### Supplied records
▼▼▼
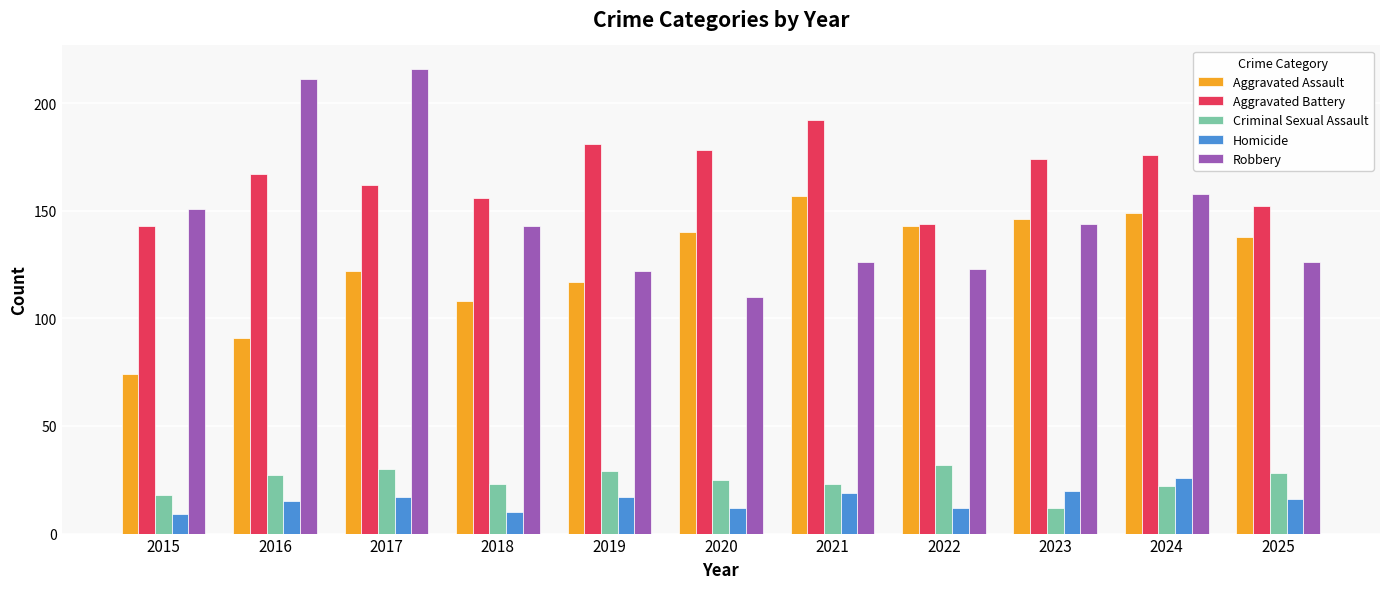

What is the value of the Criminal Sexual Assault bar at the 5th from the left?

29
▲▲▲
▼▼▼
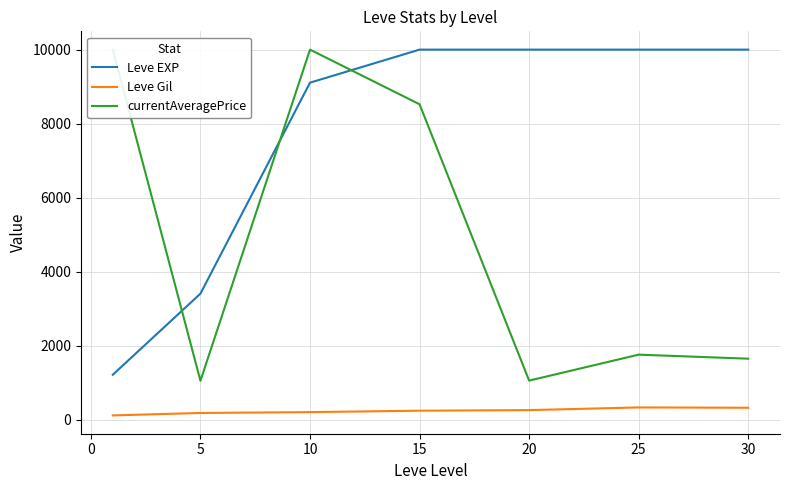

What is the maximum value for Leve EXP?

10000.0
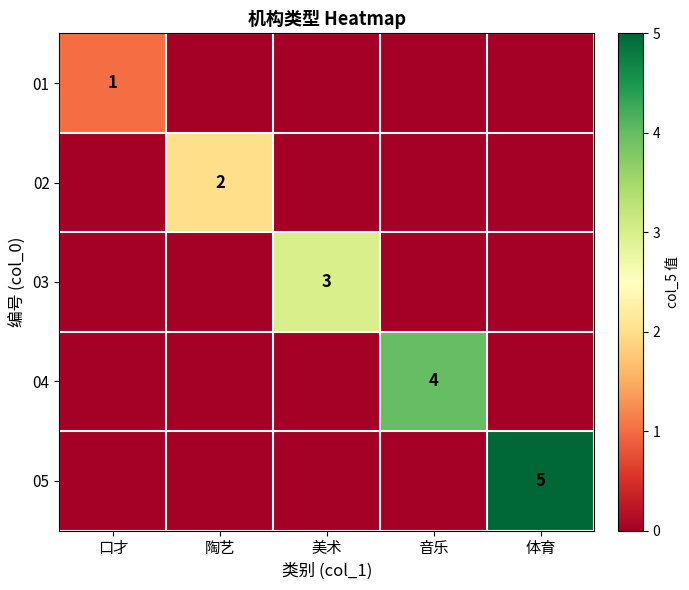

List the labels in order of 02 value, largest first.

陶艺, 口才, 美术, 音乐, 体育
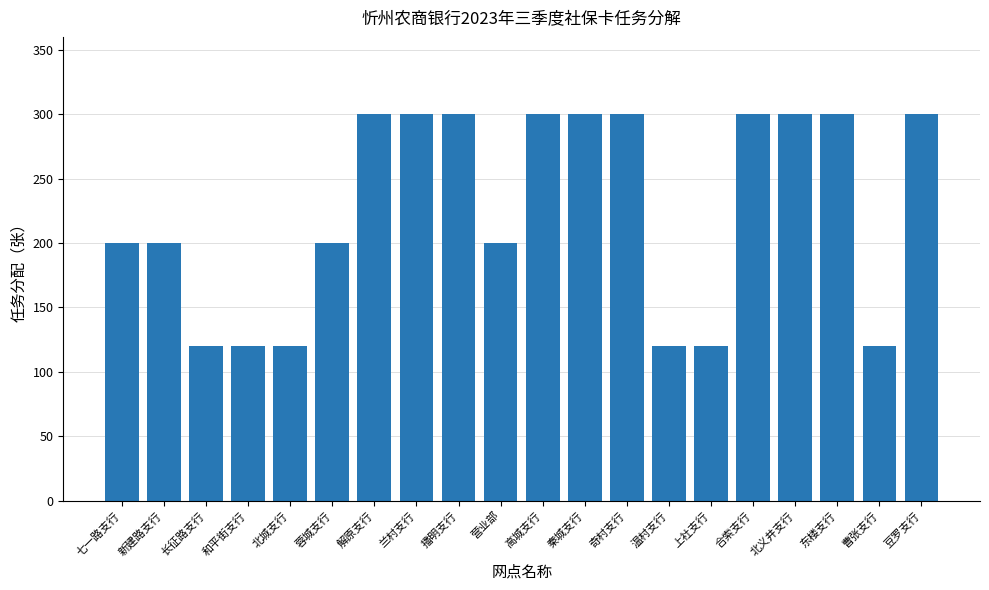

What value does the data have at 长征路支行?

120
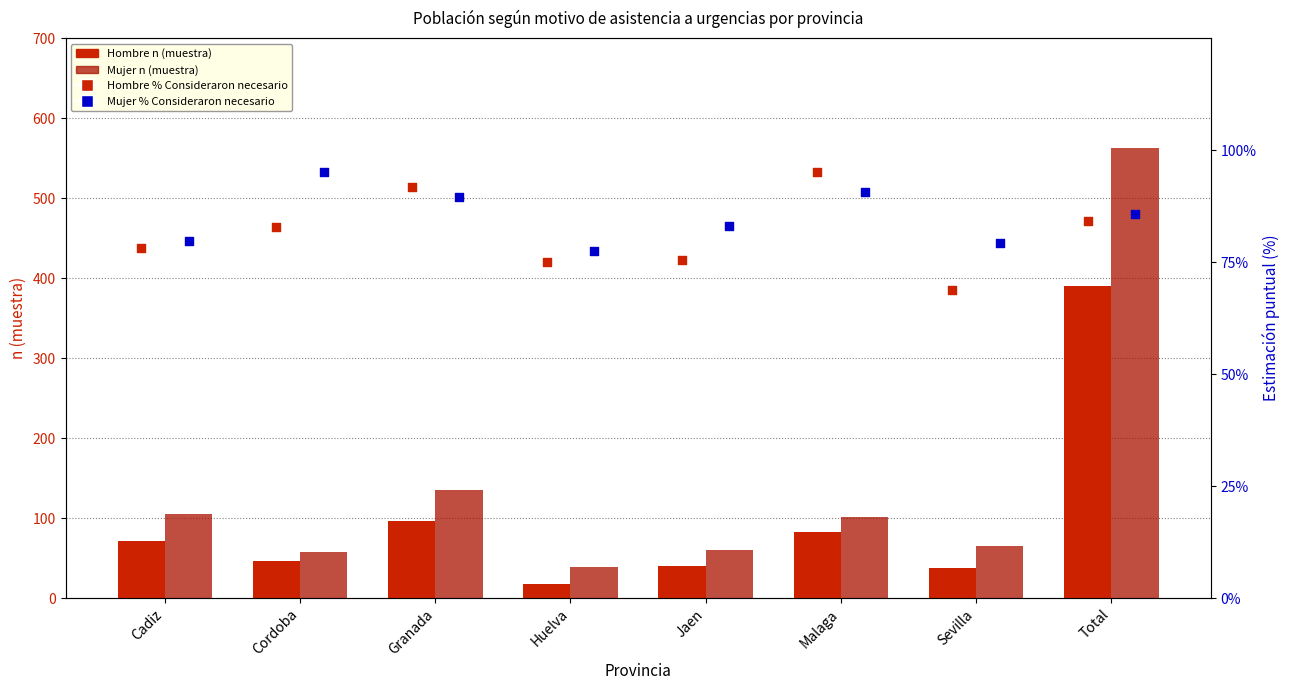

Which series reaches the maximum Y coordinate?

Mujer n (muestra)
▲▲▲
▼▼▼
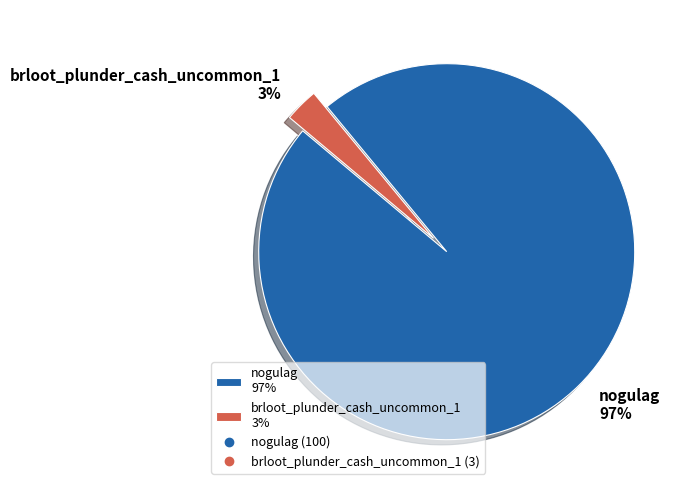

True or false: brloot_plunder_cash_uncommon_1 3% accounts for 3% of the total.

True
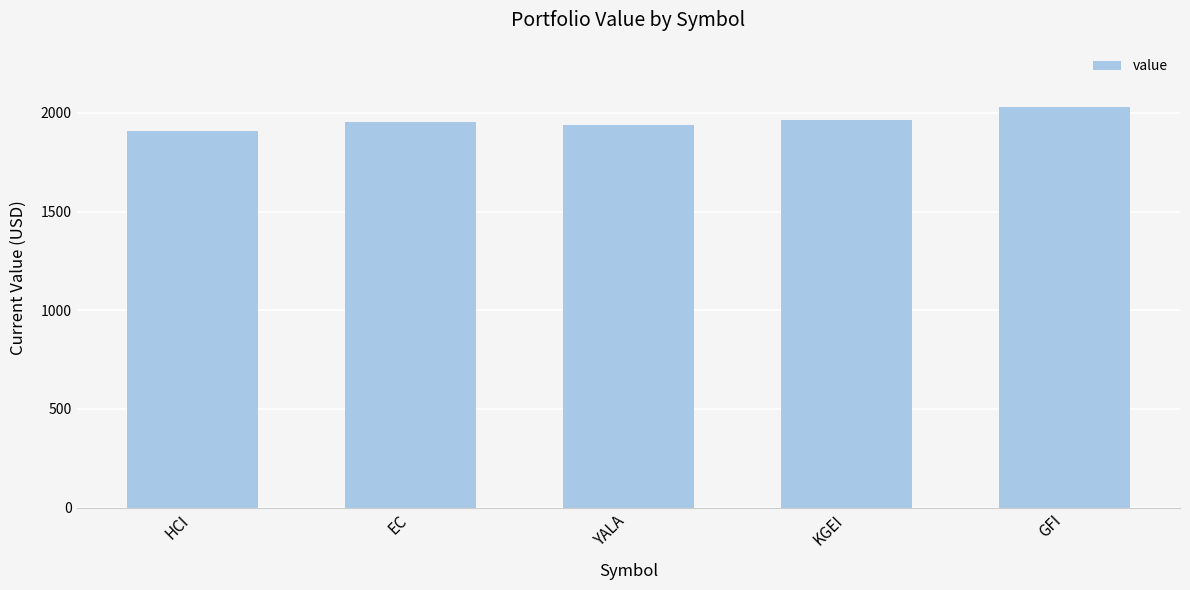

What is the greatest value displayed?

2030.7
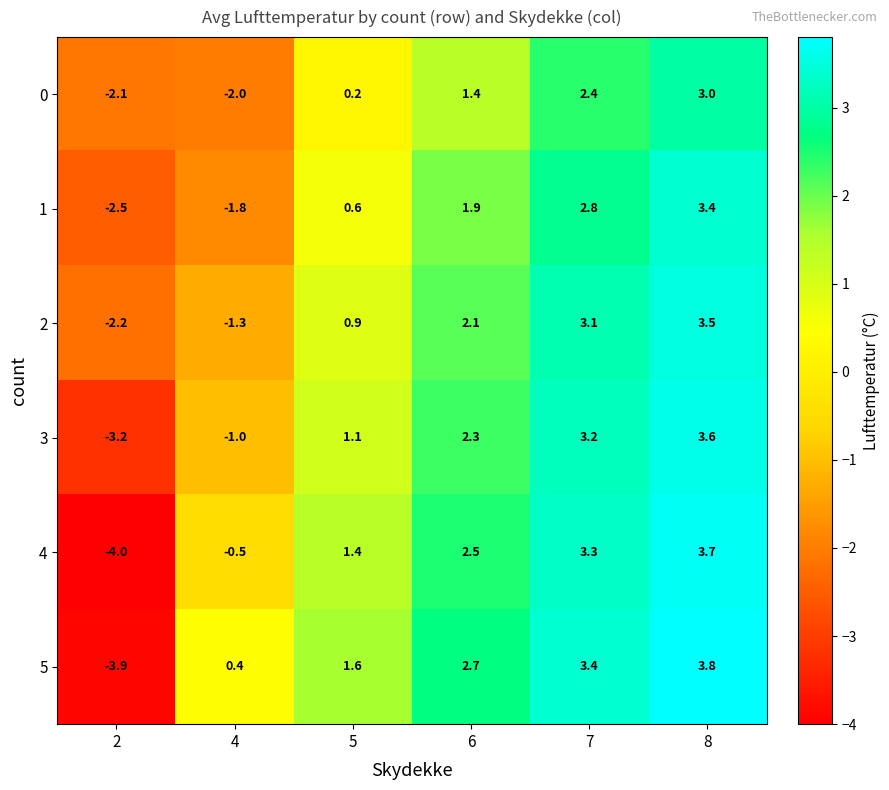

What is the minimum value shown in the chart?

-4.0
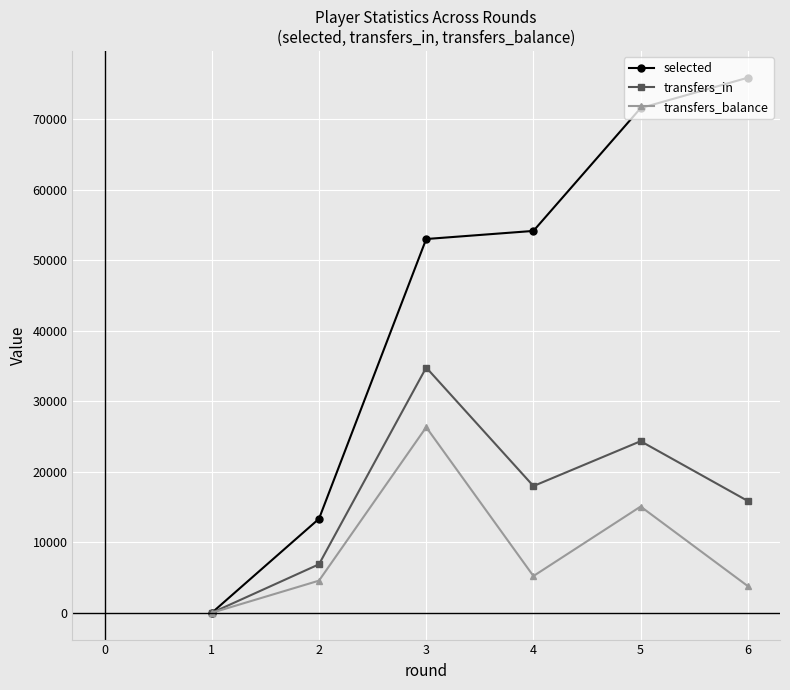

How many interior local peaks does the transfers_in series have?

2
▲▲▲
### Instructions for the task
Can you rewrite the records from the line with "What value does the data have at 长征路支行?" up to and including the line with "Which series reaches", putting "highest" in place of "maximum" and changing nothing else? Leave the pictures out of your answer.

### Answer space
What value does the data have at 长征路支行?

120

Which series reaches the highest Y coordinate?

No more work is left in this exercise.